[Start of section]

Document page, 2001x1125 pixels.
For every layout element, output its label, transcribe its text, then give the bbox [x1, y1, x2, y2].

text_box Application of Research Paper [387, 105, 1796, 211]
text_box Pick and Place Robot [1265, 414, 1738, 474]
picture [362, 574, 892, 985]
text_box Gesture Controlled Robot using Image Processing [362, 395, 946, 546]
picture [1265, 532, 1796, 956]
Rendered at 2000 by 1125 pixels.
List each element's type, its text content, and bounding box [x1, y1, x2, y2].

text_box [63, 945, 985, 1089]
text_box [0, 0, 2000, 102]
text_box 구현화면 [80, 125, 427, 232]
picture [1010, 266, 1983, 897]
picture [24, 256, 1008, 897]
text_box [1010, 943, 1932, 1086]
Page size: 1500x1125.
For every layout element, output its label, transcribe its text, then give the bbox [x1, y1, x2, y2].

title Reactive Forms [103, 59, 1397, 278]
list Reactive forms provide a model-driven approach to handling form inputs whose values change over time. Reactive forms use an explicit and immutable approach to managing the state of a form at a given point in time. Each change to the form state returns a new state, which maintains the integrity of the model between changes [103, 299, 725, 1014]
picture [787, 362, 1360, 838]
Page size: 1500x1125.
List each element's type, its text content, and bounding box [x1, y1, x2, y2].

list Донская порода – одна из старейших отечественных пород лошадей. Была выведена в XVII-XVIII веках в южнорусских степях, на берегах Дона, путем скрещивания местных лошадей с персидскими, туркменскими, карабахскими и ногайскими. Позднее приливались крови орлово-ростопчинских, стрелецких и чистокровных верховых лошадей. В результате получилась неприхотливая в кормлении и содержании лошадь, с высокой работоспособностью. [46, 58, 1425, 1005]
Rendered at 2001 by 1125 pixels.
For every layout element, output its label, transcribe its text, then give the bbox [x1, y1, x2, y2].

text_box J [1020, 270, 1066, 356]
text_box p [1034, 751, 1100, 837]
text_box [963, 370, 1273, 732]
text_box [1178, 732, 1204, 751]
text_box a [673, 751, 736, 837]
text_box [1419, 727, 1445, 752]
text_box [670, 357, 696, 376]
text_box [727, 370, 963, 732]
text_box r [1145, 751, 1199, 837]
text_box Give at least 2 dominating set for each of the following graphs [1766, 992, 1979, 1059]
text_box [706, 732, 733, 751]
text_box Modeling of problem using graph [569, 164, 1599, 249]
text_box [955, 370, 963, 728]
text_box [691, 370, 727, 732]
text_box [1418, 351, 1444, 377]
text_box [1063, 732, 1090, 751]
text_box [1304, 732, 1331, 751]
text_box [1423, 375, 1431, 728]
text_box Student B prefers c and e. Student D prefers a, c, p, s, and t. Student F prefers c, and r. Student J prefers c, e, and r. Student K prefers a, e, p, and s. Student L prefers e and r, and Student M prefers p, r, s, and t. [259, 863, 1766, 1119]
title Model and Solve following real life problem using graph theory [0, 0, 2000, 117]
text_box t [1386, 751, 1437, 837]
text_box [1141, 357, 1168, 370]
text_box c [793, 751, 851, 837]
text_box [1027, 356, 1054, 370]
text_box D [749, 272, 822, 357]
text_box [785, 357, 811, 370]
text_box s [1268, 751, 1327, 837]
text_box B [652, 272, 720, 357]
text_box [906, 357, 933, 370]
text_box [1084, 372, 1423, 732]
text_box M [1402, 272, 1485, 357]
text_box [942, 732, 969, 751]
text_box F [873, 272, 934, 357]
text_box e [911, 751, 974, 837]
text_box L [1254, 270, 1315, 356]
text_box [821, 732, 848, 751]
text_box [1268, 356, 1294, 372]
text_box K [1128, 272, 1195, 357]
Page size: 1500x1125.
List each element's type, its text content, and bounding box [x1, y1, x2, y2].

[End of section]

Work instructions: Where a line above holds the string "pixels", show that line.

Answer section:
Document page, 2001x1125 pixels.
Rendered at 2000 by 1125 pixels.
Rendered at 2001 by 1125 pixels.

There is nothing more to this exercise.